### EXERCISE AIM
If a line in the entries below includes "eran", show that line.

### Dataset entries
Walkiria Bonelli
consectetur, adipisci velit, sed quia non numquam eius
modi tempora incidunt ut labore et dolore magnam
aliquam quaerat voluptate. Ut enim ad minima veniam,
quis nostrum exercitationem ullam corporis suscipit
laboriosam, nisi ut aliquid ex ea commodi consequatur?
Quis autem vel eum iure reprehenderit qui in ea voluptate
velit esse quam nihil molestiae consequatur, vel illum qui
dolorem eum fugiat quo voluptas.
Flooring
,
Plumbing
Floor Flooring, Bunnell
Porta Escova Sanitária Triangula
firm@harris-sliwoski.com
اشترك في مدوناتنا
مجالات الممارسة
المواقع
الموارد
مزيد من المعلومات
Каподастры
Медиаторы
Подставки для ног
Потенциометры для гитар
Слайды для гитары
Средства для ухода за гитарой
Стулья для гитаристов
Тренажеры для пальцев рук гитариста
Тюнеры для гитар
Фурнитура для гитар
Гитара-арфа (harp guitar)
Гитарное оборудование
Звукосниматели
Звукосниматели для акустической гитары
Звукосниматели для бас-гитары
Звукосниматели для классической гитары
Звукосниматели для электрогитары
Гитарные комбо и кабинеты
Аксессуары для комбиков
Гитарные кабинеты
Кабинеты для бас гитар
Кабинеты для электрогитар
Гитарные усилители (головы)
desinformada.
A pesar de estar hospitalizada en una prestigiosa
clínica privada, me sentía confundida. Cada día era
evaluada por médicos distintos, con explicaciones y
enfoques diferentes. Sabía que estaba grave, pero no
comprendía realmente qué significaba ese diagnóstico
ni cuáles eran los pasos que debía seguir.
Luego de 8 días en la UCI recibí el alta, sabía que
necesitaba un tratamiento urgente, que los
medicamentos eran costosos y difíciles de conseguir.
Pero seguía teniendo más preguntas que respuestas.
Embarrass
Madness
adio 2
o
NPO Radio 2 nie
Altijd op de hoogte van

### SOLUTION FOR THIS EXERCISE
ni cuáles eran los pasos que debía seguir.
medicamentos eran costosos y difíciles de conseguir.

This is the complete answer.